Владимир Александрович кивнул, показывая, как он рад.
— Слушай…
— Да? — Вид у Костолевского был дружелюбный. Даже слишком, на взгляд Виноградова.
— Слушай. А ведь мы бы и сами, без вас… Мы бы их сами взяли! Может, правда, позже, но… Понял?
— А кто сомневался? — Собеседник смотрел на него так искренне, что Владимиру Александровичу захотелось запустить в улыбающееся лицо чем-нибудь потяжелее…
Октябрь 1995 года
Доброе старое время
Часть 1
Воскресенье, понедельник… 1987 год
Времена меняются — мы остаемся прежними. И что в нас, прежних, неизменно — искреннее убеждение — заблуждение: раньше было лучше… Пять лет назад было лучше? Просто вы забыли.
А. Измайлов. Время ненавидеть
Измученный отдельский «уазик» обреченно вздрагивал на каждой дорожной выбоине. Веера грязной воды то и дело с шумом вырывались из-под колес, исчезая в простудном осеннем тумане. В голову с наглой настойчивостью лезла фраза из невесть когда и кем придуманной песенки:
Опер ОБХСС много спит и сладко ест…
В шестом часу утра и на пустой желудок неуместность и пошлость ее у Владимира Виноградова сомнений не вызывали.
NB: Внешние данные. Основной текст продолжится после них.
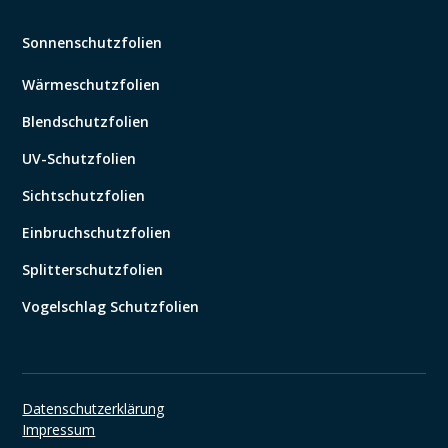
Sonnenschutzfolien
Wärmeschutzfolien
Blendschutzfolien
UV-Schutzfolien
Sichtschutzfolien
Einbruchschutzfolien
Splitterschutzfolien
Vogelschlag Schutzfolien
Datenschutzerklärung
Impressum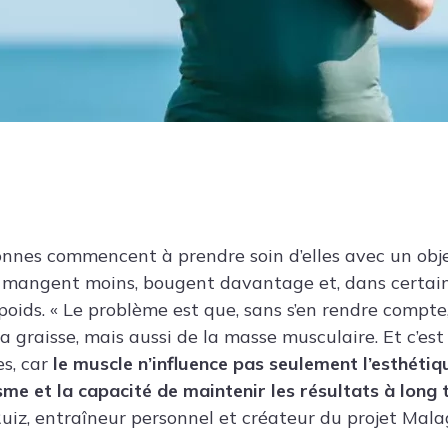
nes commencent à prendre soin d’elles avec un objec
es mangent moins, bougent davantage et, dans certains
ids. « Le problème est que, sans s’en rendre compte,
 graisse, mais aussi de la masse musculaire. Et c’est 
es, car
le muscle n’influence pas seulement l’esthétiq
sme et la capacité de maintenir les résultats à long
uiz, entraîneur personnel et créateur du projet Mal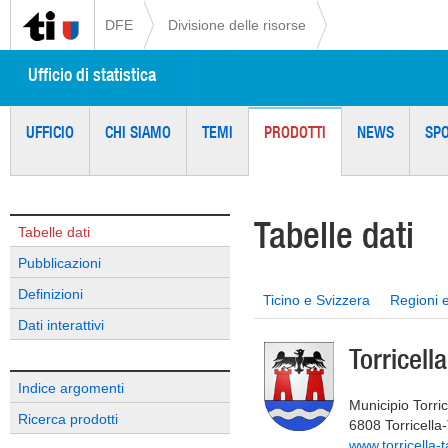
DFE
Divisione delle risorse
Ufficio di statistica
UFFICIO
CHI SIAMO
TEMI
PRODOTTI
NEWS
SP
Tabelle dati
Tabelle dati
Pubblicazioni
Definizioni
Ticino e Svizzera
Regioni 
Dati interattivi
Torricell
Indice argomenti
Municipio Torri
Ricerca prodotti
6808 Torricella
www.torricella-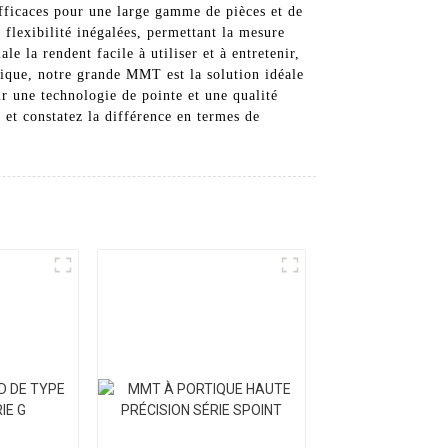
fficaces pour une large gamme de pièces et de
flexibilité inégalées, permettant la mesure
e la rendent facile à utiliser et à entretenir,
étique, notre grande MMT est la solution idéale
 une technologie de pointe et une qualité
et constatez la différence en termes de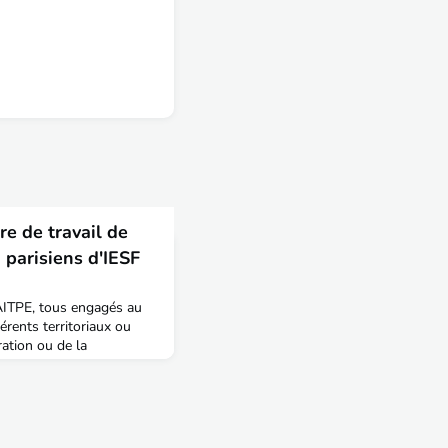
e de travail de
 parisiens d'IESF
'AITPE, tous engagés au
férents territoriaux ou
ation ou de la
di 23 mai, lors d'un
caux d'IESF à Paris pour
es actions menées au
rritoriaux et celles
Подняв воротник плаща и устроившись поудобнее, он закурил первую за день и, вероятно, тридцать первую за дежурство сигарету. «Боже, как банально, — подумал Виноградов. — Бесчисленное множество раз в сотнях фильмов и книг мужественные оперативники мчались навстречу опасности, сосредоточенно дымя — все равно чем, трубкой, сигарой или „козьей ножкой“. А вот интересно: знают ли в околотворческих кругах, что у нормального тридцатилетнего мужика, разбуженного в пять утра, после первой же затяжки натощак во рту появляется привкус ржавой лопаты? И что обманутый желудок через пять минут с новой силой потребует хотя бы чашку чая и бутерброд. С колбасой. Или с сыром. Или все-таки с колбасой?..» Виноградов даже хотел обсудить эту важную проблему с водителем, но не успел — впереди показалось монументальное здание Главных ворот порта.
Субботнее дежурство — вещь сама по себе неприятная для любого сотрудника милиции, это аксиома. Но работа в выходной день дает и определенные преимущества. Не надрывается телефон, не вызывает по поводу и без повода руководство, можно быть уверенным, что в канцелярии тебе не отпишут какой-нибудь «входящий» с леденящим кровь сизым штампом «На контроле». Словом, в отличие от ребят из многострадального уголовного розыска оперативник из ОБХСС, как правило, получает возможность разгрести необъятную кучу разного рода бумаг — нужных, не очень нужных и совсем ненужных, но — обязательных.
И в этот раз старший оперуполномоченный Виноградов начал дежурство с просмотра толстой, истрепанной папки с циркулярами и распоряжениями, лежавшей на столе в комнате инструктажа суточного наряда. Порадовался. За прошедшие двадцать четыре часа бумаг почти не прибавилось — случай достаточно редкий в напряженной, щедрой на неожиданности оперативной обстановке большого портового города. Виноградов поднялся на второй этаж, прошагал по пустому, гулкому коридору мимо двух рядов опечатанных на выходные дверей и вошел к себе в кабинет.
Телефонные аппараты нетерпеливо и преданно ожидали команды любимого хозяина, и Виноградову показалось на мгновение, что они готовы радостно завилять кручеными шнурами. Он достал из сейфа внушительную стопку документов, щелкнул зажигалкой. Курение в кабинетах, наверное, единственное нарушение приказов министра, на которое смотрят сквозь пальцы.